In this assignment, we only focus on the filtering strategy for similarity joins. If you want to know the filtering strategies for some other types of ER techniques, please take a look at the following survey paper.
P. Christen. A survey of indexing techniques for scalable record linkage and deduplication. TKDE 2012: 1537-1555.
TF-IDF. When we compute Jaccard similarity, it is assumed that every token has the same weight. As we have seen in Assignment 2, some tokens should be more important than others. Thus, a simple way to improve result quality is to compute the TF-IDF weight for each token and then use the weighted jaccard to quantify similarity, i.e., $\textsf{WJaccard(r, s)} = \frac{\textsf{wt}(r \cap s)}{\textsf{wt}(r \cup s)}$, where $\textsf{wt}(r\cap s)$ and $\textsf{wt}(r\cup s)$ denote the sum of the weights of the tokens in $r \cap s$ and $r \cup s$, respectively.
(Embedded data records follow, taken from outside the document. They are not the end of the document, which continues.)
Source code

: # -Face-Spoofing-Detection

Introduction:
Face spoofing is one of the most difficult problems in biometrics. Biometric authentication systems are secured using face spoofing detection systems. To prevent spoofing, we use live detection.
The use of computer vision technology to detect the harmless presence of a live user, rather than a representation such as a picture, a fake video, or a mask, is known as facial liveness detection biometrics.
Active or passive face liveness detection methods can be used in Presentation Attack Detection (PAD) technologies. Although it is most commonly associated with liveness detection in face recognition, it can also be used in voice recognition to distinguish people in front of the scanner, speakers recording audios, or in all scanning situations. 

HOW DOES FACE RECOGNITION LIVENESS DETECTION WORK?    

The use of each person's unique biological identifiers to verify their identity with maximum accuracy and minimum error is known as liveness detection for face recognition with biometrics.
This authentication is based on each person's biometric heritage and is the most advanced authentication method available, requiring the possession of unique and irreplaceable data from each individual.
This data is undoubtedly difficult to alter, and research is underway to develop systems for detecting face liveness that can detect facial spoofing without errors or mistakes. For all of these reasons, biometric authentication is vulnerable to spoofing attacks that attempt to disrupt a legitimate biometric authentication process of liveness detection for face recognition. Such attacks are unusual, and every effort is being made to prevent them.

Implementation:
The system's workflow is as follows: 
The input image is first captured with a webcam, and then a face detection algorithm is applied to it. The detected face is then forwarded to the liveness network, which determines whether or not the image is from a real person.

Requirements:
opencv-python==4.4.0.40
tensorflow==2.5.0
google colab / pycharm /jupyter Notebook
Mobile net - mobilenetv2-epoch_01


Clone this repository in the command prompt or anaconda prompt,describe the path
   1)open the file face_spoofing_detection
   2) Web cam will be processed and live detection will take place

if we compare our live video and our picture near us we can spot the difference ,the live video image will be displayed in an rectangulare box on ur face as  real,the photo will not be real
Learning-based. You might find that ER is kind of like a classification problem, where you have a bunch of record pairs and you want to classify them as matching or non-matching. Thus, an important problem is how to represent a record pair as a feature vector. The following paper describes a common way to do it. This method is being used in many open-source data-cleaning systems, e.g., SampleClean and Dedup.
M. Bilenko and R. J. Mooney. Adaptive duplicate detection using learnable string similarity measures. In KDD, pages 39–48, 2003
Crowdsourcing. What if you have used all the tricks to improve quality, but the quality is still far from perfect. Then you might need to turn to the crowd (e.g., Amazon Machenical Turk, CrowdFlower) for help. The basic idea of crowdsourced entity resolution is to build a hybrid human-machine system (like Iron Man) to address the ER problem. This is a very hot research topic. I recommend you to read the following paper to get some basic ideas.
Jiannan Wang, Tim Kraska, Michael Franklin, Jianhua Feng. CrowdER: Crowdsourcing Entity Resolution. PVLDB 5(11):1483-1494 (2012).
Implement preprocessDF, filtering, verification, and evaluate functions in entity_resolution.py
. Submit your code file (entity_resolution.py
) to the CourSys activity Assignment 4.